Declaration Identifier
Classes Name
Fields Name
Methods Signature
Constructors Signature
Packages Whole of the statement
Imports Whole of the statement

We use Feature House as base framework for parsing and superimposition and we give more details about the tool in our paper.


Conflict Handlers

Conflict Handlers (or just Handlers) are algorithms that run in sequence after every semistructured merge (or if the user desires so), analysing the merge output and taking actions to refine the result according to the peculiarities of the multiple types of the language's constructions.

Executes when a developer A changed the content of an inner class while another developer B deleted or renamed it.

If A included a reference to the changed class, the handler keeps both A's and B's classes (if B deleted it, it keeps only A's).
Otherwise, if B included a reference to its renamed class, the handler outputs a conflict between A's and B's classes. Else, the handler merges both classes.

Executes when there's at least one initialization block in the code.

If there's exactly one initialization block in A, B and base's code, they're merged.
Otherwise, for each initialization block in base, the handler searches for the first A's and B's initialization block with string similarity higher or equal than 0.7 and merge them. If there's none, the handler uses an empty string for the merge.

Executes when a developer renamed or deleted a method or a constructor.

For each method or constructor in base, if its signature is not present in A's or B's code, they're marked as: (1) renamed without body changes if there's a method or constructor with the same body in the developers' code or (2) renamed or deleted with body changes otherwise.
Then, for each marked method or constructor in base, the handler searches for the first A's and B's method or constructor that satisfies one of the following conditions: (1) equal body; (2) string similarity higher than 0.7 in the body and equal signature but the name; (3) one body is contained in the other.

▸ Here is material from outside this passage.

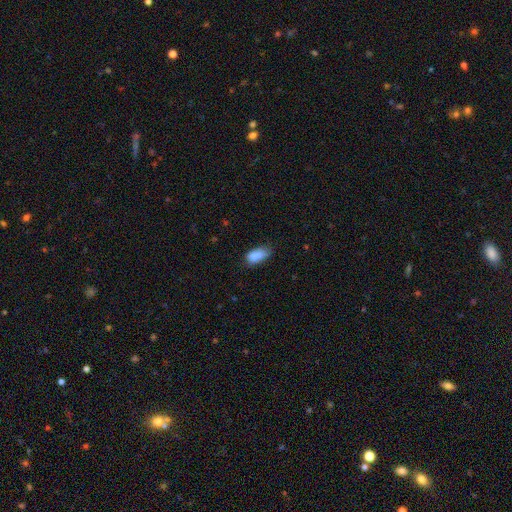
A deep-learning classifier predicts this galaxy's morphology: type=smooth (86%); roundness=in between (89%); merging=none (54%).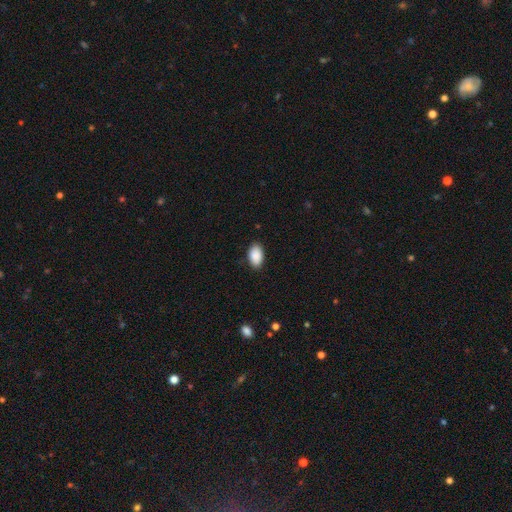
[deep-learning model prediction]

If there's none, they're treated as deleted.
Finally, for each triple of methods or constructors made by the previous search (A's, base's and B's), the handler does an operation based on one of its user-chosen variants:

  • Safe (default): applies a decision tree to decide the result.
  • Keep Both Methods: always keeps A's and B's methods in the triple.
  • Merge Methods: runs textual merge on A's and B's methods.

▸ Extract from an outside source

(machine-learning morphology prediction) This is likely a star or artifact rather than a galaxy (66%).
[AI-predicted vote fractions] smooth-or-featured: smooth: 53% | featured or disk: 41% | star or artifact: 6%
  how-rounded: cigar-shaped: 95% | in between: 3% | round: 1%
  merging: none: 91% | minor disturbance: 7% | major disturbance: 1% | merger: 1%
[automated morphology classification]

Executes when developer A added a method or field that refers to a method or field edited by developer B.

For each A's and for each B's method or field, if there's an unstructured merge conflict surrounding them and if A's refers to B's, the handler outputs a conflict. Otherwise, the handler keeps both.

Executes when developer A or B add at least one import statement.

For each A's and for each B's import statements, if they're both importing packages or they're importing classes having equal names, the handler outputs a conflict if there's a type ambiguity compilation error in the merge code.
Else if A is importing a class and B is importing a package, the handler outputs a conflict if unstructured merge reported a conflict surrounding the imports.
If none of these conditions are true, the handler keeps the import statements.

Executes as a statistical tool, when unstructured merge result presents a duplicated declaration from a method or field.

The handler counts duplicated declaration compilation errors in the code generated by unstructured merge.


Logging

For research purposes, S3M's stores a error and some statistical logs in ${HOME}/.jfstmerge directory to research. The formers are typically cryptographed to preserve their integrity, but this can be disabled.


User Guide

Requirements

  • Java 8 (Java version "1.8.0_212" or above)
  • Git (optional) S3M can behave as a merge driver for git merge. If you have interest in this feature, remember to have Git installed. You can find more details about git merge drivers here.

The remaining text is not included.